A problem of credibility: Claremont’s Landscape and Lighting District fees?

By Dean McHenry, Jr.

At the next meeting of the city council, a “Public Hearing” will be held and a final decision will be made on the fees Claremont property owners will have to pay for the city’s landscape and lighting.  The proposed increase is contained in the Engineer’s Report, which was approved without any discussion by the council members at last week’s council meeting. 

In this era of increasing frustration with the actions and inactions of government at all levels, the fee issue is likely to bring anxiety even to those of us who support this form of taxation for landscaping and lighting in our parks and along our streets.

The Landscape and Lighting District (LLD) is a “benefit” district which divides those who “use” the landscape and lighting into 2 groups:  property owners in Claremont and others who use or enjoy landscape and lighting in the city. The proportions each must pay are based on a subjective judgment of the benefits received. The former pay via their property tax bill, while the latter is paid out of the city’s general fund. Since the LLD was established, the proportion said to be a general benefit, i.e., that paid out of the general fund, was 30 percent in 1997 and has been reduced to 13 percent for 2012/13.

Most striking was a sudden decline in the proportion of the general benefit in 2010/11, when it fell to only half what it had been the previous year—from 34 percent in 2009/10 to 17 percent in 2010/11. It has continued to decline in the years since. The decline meant a shift of costs to property owners.

There has never been a reasonable explanation for the shift in benefits of the city’s landscape and lighting. Are fewer non-property owners driving the freeways, enjoying the streetlights and visiting the parks? To claim that the city wrongly apportioned the benefit for the prior 13 years in order to justify the change is not reasonable. What seems more likely is that, at a time of budget problems, the city sought a solution by simply cutting its expenditure for landscape and lighting and increased that of the property owner. Because this would violate the laws governing a benefit district, it is unlikely the city would admit to such a motivation for the change. 
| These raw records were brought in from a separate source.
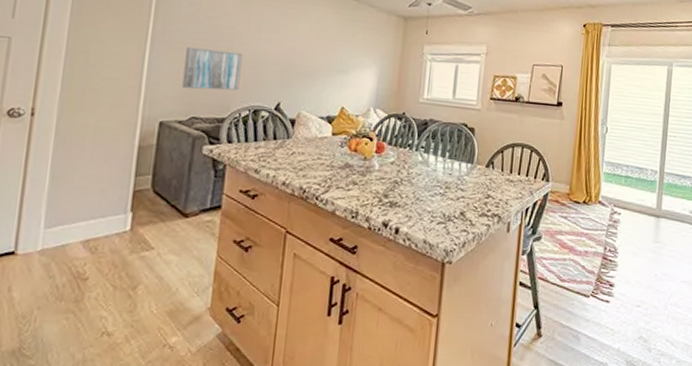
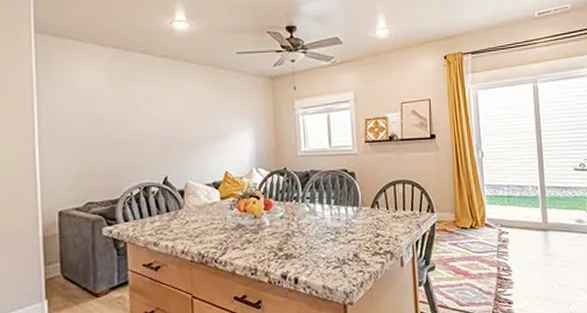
wall art: present [182,47,243,91] -> none [72,135,127,177]

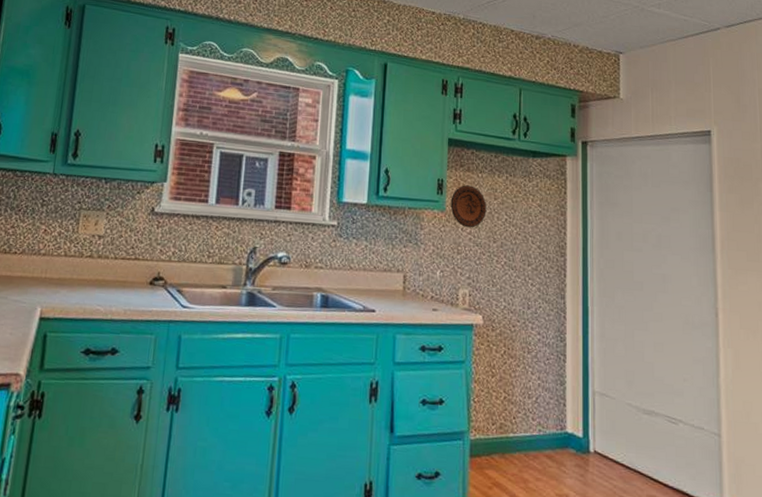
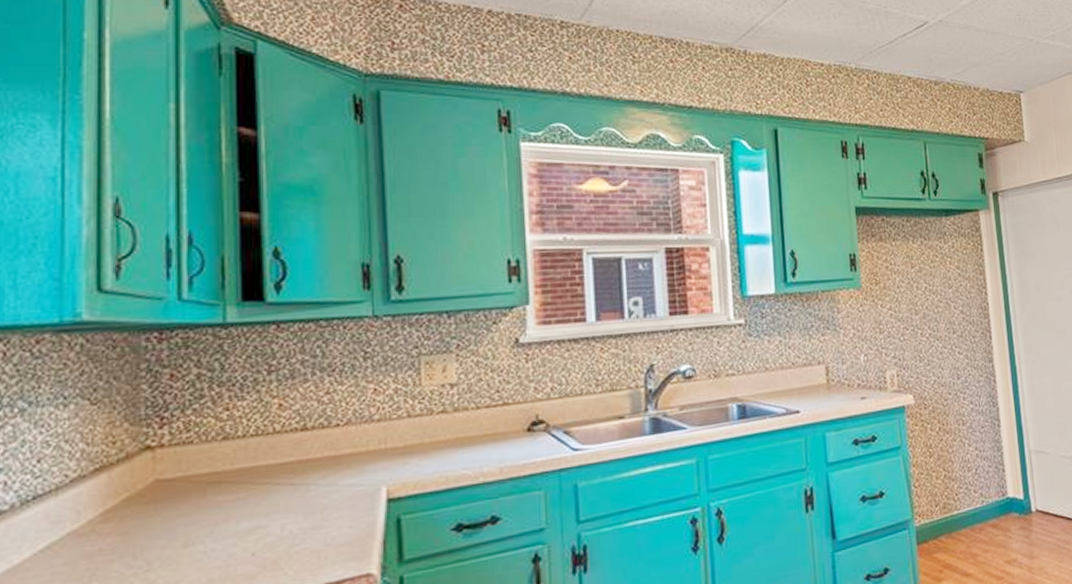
decorative plate: present [450,185,487,228] -> none [866,256,905,303]

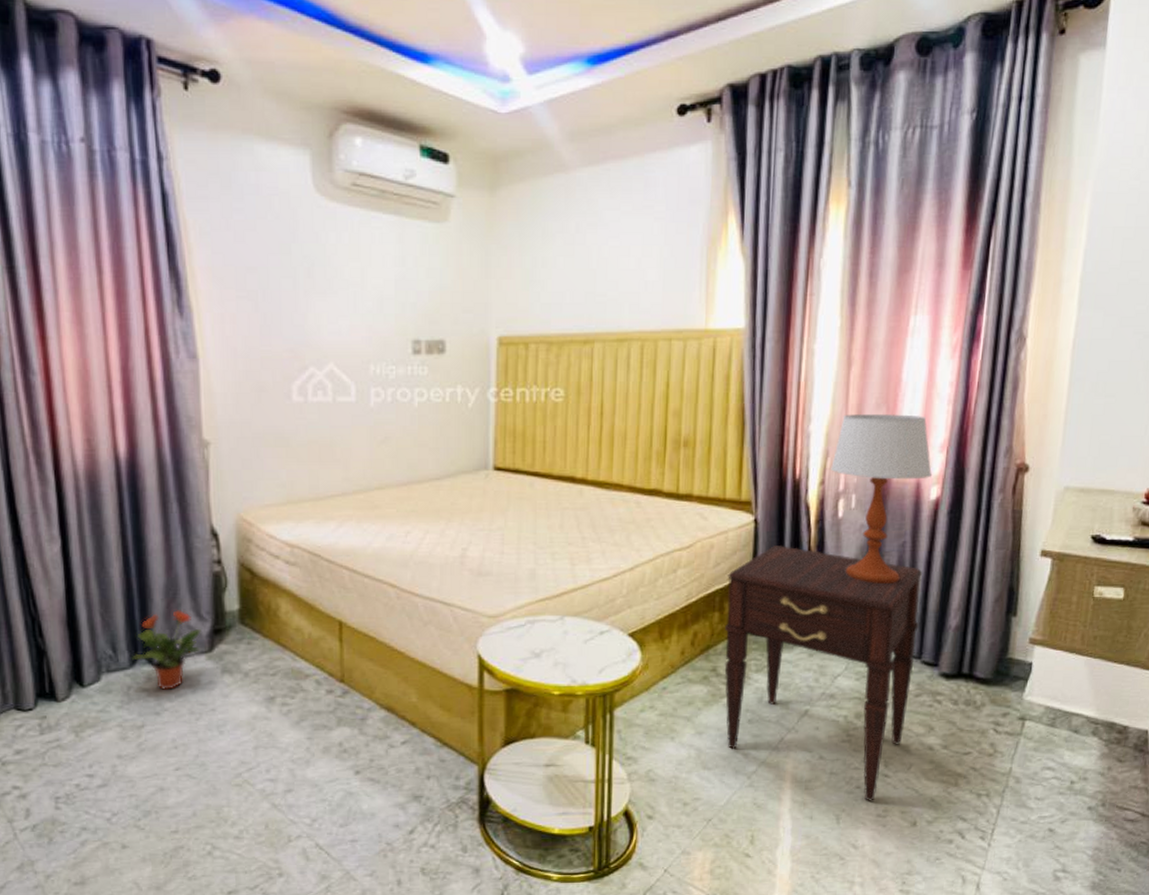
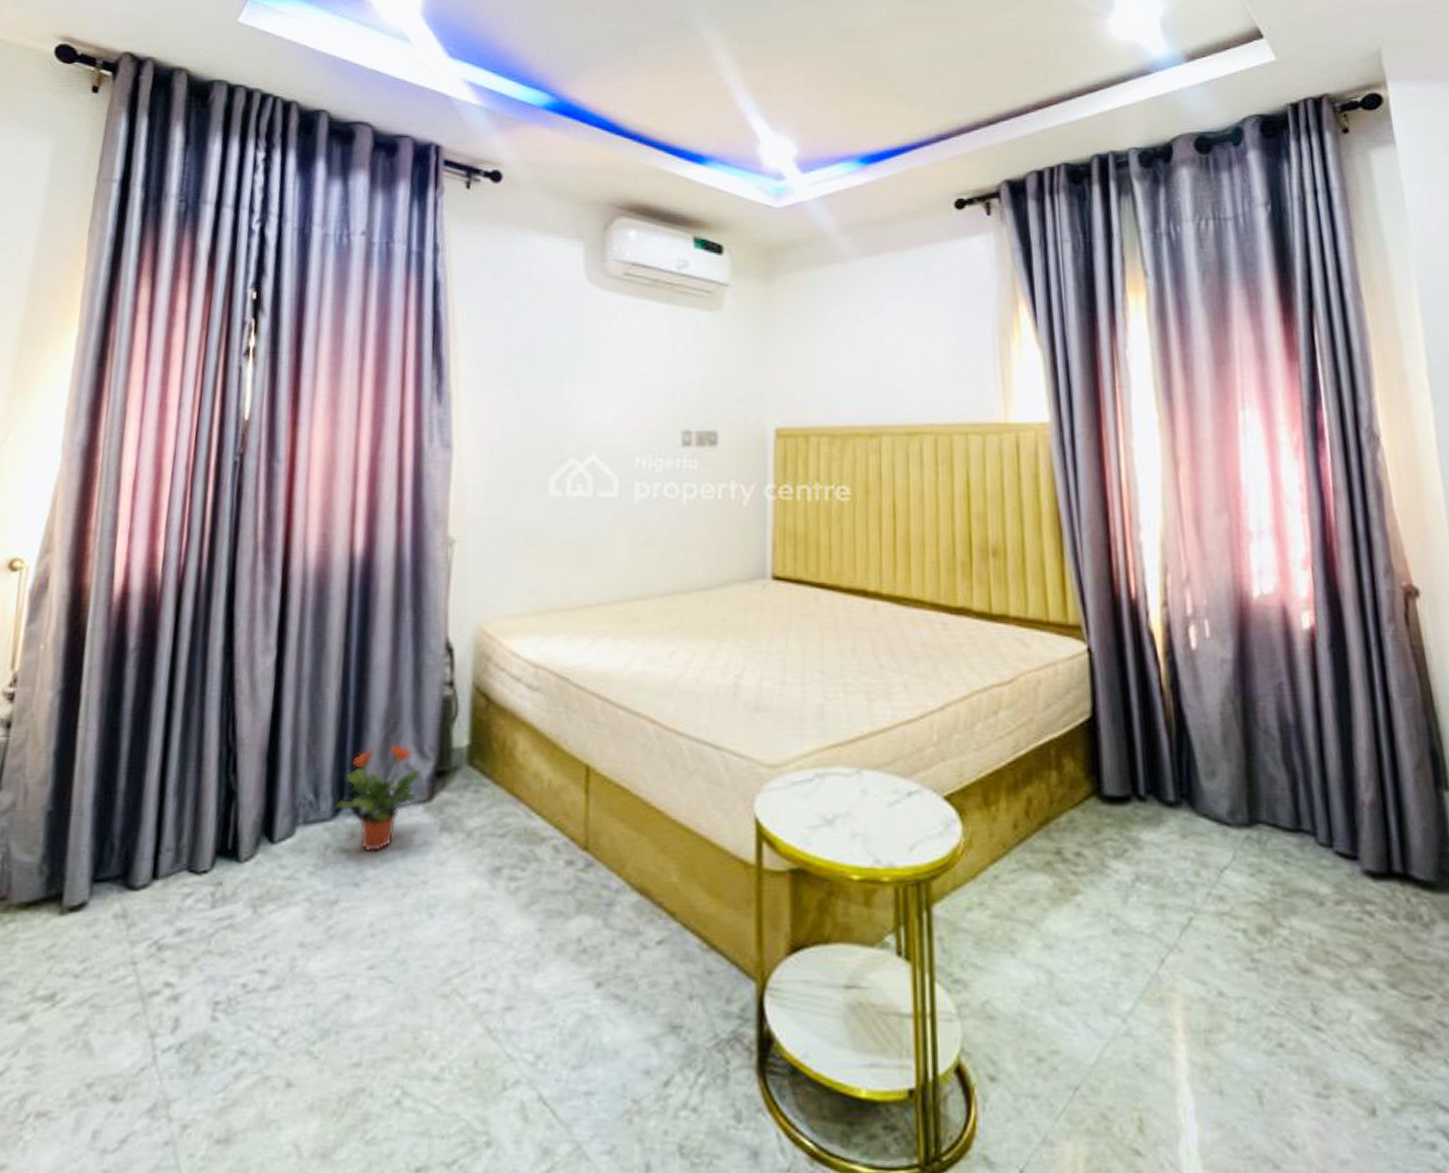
nightstand: present [724,546,923,802] -> none [1062,683,1330,1072]
table lamp: present [831,414,933,585] -> none [1173,522,1300,740]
The credibility of both the city’s administration and its council are undermined by what it has been doing in the apportionment of the benefits of, and fees from, the LLD.

There are other problems with the Engineer’s Report which the city Council approved at its last meeting and which serves as the basis for the LLD assessment. Two examples are illustrative:

The Wilderness Park is nowhere mentioned, yet it is the largest park in Claremont and we know work is done to keep up the roads and portable toilets, to provide signage, and, recently, to cut weeds along the Cobal Canyon roadside. Why would it not be included? 

A skeptical citizen might wonder whether it has something to do with the fact that up to 90 percent of its users are non-residents and this might incite questioning about the decreasing general benefits claimed.

Even where the report includes information that might be relevant to the district, questions about its completeness arise. “Sycamore” is listed as an “undeveloped” area, presumably referring to Sycamore Canyon. Yet, we know tree planting has gone on there in the last few years and a trail has been build connecting the Claraboya-East Pomello Road with the canyon. Thus, some development has taken place despite the fact that the entrance from the Thompson Creek Trail has been blocked for a long time and a sign has been placed at the entrance to the canyon indicating that it is closed to the public.

The city’s work in neither of these areas, though, can account for the shift of the benefits and, consequently, the fees passed on to Claremont property owners. We all benefit from our parks, lighting and landscaping. Yet, support for the LLD is bound to decline as Claremonters realize they are not being provided with honest and complete information—and that will be a shame.